Dans le même esprit, l’importance d’un enseignement religieux de qualité reste essentielle. Un enseignement qui n’endoctrine pas, mais qui permet aux jeunes de découvrir la richesse et la spécificité des traditions religieuses, tout en s’ouvrant au monde et aux autres. Celui qui apprend à comprendre ses propres sources apprend aussi à mieux dialoguer avec la différence.
Mais la connaissance seule ne suffit pas. Les jeunes ont aussi besoin d’expérience. Célébrer ensemble, se recueillir ensemble, interpréter ensemble les expériences en dialogue. C’est là que la foi devient une source d’espérance, et non un instrument de lutte.

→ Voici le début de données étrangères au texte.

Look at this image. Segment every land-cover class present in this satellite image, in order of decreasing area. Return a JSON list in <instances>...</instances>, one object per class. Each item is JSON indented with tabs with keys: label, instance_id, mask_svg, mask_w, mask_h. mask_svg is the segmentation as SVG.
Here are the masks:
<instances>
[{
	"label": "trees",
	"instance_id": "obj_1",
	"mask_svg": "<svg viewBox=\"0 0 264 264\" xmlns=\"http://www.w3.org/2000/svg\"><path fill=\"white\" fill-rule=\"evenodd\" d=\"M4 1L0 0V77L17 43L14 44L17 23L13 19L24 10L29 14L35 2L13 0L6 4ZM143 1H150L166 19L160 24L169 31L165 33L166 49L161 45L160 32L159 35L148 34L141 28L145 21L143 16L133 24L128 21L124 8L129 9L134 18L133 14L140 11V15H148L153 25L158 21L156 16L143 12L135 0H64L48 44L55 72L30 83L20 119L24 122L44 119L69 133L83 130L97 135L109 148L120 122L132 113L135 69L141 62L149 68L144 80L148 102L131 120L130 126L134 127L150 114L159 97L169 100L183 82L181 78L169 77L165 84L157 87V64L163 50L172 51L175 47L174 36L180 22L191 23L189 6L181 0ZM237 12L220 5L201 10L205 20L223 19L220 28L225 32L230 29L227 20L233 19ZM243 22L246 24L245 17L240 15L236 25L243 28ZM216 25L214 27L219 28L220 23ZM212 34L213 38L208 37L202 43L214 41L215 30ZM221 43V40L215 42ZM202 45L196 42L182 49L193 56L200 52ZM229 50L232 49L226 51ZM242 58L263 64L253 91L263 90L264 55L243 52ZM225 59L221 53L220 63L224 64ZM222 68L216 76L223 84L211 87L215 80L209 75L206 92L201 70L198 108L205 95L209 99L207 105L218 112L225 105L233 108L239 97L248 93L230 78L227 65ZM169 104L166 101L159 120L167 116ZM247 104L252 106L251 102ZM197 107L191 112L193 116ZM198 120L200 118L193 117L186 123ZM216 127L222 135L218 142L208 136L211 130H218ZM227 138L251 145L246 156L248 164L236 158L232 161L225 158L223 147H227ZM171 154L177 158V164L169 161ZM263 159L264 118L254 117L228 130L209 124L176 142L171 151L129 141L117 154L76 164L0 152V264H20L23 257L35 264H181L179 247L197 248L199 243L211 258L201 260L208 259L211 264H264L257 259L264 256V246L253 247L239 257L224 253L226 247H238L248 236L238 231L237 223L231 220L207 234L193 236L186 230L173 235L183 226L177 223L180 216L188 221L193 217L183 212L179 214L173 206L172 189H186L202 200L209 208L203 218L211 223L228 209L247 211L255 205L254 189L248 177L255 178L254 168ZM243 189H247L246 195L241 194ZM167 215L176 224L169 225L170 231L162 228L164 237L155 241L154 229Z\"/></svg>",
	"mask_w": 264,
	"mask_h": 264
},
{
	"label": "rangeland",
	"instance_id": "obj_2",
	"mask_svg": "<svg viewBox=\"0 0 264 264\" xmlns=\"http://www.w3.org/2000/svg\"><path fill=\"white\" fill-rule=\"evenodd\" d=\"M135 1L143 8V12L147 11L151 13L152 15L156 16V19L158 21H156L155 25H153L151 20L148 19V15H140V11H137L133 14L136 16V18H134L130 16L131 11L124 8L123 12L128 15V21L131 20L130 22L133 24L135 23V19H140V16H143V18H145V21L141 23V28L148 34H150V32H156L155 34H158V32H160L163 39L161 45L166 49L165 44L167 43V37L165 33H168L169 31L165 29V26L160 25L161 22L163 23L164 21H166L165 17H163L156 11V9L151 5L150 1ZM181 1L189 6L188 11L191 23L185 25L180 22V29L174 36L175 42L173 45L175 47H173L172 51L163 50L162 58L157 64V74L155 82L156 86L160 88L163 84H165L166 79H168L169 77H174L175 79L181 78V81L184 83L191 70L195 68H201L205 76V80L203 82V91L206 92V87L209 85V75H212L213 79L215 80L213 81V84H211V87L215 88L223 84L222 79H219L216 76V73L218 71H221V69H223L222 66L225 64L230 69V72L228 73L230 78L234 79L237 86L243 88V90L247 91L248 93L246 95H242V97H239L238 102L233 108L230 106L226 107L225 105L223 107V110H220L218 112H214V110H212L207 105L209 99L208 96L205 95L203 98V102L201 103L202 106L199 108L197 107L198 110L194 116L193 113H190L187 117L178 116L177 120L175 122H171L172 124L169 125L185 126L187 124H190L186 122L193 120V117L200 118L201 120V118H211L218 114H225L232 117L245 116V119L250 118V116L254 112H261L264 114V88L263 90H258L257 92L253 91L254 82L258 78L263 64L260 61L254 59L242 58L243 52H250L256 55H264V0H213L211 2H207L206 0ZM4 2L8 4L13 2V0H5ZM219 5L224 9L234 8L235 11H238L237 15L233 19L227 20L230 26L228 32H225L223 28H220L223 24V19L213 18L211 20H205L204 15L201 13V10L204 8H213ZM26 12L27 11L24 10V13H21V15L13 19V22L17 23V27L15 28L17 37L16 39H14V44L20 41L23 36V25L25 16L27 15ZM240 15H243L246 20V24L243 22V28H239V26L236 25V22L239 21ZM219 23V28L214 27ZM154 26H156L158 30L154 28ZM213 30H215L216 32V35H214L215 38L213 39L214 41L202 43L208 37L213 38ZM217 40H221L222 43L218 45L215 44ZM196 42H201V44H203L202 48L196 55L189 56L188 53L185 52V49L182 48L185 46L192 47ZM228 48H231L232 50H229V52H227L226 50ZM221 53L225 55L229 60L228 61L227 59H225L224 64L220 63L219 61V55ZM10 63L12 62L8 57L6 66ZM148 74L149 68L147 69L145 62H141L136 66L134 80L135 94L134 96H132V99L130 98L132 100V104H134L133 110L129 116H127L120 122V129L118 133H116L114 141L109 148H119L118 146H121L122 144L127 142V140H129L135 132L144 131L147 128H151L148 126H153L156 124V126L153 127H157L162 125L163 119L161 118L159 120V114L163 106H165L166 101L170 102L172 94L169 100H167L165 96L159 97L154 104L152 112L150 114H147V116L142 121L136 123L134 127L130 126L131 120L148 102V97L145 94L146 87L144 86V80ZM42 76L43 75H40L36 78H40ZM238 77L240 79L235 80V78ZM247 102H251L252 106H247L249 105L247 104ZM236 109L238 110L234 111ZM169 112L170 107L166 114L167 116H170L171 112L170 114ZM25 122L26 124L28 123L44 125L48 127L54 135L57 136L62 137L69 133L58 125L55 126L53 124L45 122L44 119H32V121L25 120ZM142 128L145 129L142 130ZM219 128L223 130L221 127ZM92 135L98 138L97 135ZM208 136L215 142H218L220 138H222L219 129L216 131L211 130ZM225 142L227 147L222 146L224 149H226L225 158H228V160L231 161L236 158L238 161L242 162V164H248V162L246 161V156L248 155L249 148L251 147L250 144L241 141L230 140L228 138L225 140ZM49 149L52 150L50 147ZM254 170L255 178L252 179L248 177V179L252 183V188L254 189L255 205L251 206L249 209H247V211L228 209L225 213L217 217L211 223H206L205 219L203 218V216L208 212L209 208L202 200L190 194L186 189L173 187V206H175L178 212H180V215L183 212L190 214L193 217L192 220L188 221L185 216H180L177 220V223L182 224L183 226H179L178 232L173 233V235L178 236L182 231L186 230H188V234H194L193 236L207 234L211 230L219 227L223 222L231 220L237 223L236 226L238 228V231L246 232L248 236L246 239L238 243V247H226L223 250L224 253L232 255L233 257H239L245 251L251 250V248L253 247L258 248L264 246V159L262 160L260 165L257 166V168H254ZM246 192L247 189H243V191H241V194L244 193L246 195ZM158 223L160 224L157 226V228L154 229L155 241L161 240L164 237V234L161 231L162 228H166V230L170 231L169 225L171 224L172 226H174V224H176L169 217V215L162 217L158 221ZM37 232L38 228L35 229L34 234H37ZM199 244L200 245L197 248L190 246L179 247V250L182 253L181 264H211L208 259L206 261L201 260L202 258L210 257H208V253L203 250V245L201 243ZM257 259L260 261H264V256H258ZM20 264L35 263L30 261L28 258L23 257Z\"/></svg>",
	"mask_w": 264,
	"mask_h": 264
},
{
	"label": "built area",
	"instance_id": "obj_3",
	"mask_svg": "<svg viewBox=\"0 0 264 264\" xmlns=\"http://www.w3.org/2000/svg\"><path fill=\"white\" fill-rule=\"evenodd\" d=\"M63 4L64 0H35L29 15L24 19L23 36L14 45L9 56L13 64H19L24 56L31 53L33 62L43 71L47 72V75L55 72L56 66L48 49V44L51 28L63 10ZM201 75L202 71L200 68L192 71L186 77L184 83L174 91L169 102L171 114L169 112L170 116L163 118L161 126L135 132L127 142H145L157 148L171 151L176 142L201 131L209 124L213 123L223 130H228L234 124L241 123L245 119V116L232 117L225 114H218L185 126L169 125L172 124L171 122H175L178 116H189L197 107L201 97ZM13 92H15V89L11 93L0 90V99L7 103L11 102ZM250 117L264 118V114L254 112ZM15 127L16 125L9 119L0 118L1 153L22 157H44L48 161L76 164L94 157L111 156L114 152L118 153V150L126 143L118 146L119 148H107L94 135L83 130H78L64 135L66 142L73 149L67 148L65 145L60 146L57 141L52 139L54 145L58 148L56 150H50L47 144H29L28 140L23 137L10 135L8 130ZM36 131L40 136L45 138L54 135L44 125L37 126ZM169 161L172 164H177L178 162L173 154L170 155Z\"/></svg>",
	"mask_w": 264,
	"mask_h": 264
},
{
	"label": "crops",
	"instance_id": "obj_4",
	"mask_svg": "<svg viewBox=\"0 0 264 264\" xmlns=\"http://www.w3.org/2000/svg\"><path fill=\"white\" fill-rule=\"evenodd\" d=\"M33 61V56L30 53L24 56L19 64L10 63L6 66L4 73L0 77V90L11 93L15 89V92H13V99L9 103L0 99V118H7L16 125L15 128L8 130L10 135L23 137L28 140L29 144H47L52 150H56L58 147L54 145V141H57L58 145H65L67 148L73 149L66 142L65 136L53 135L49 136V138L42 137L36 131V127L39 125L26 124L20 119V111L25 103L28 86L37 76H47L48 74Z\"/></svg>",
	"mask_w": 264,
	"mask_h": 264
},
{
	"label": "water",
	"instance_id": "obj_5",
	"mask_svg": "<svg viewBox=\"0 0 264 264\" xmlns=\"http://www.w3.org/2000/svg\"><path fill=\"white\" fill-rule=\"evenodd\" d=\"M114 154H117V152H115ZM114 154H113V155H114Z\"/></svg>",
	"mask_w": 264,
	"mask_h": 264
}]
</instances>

Les jeunes ont droit à un développement spirituel sûr
Prenons cela au sérieux : les enfants et les jeunes ont droit à un développement spirituel sûr. Cela signifie que nous, en tant que société, devons veiller à ce qu’ils ne deviennent pas dépendants de gourous charismatiques ou de mouvements où la critique est taboue. Les jeunes méritent un espace pour questionner, douter, apprendre à discerner. Dans la liberté et la sécurité.
C’est une mission essentielle pour un centre d’expertise que de maintenir le dialogue sur la foi et la vision du monde ouvert et discutable dans la société. Dès que la foi disparaît uniquement dans la sphère privée, la société perd la possibilité de l’accompagner de manière critique. Alors le risque grandit que l’extrémisme s’enracine sans entrave. Seul un dialogue public peut empêcher que les extrêmes prennent le dessus.
Reste dans l'amour
C’est précisément pour cette raison que nous avons choisi chez Kamino le thème de l’année : "Reste ! Reste dans l’amour." C’est à contre-courant, mais non polarisant. C’est un choix radical pour la connexion et la rencontre. Avec la conviction que, lorsque l’on rencontre vraiment l’autre, des ponts se construisent.
Reste dans l’amour. C’est l’acte le plus courageux que tu puisses poser aujourd’hui. C’est le seul choix plus fort que la haine, plus puissant que la peur et plus grand que l’idéologie.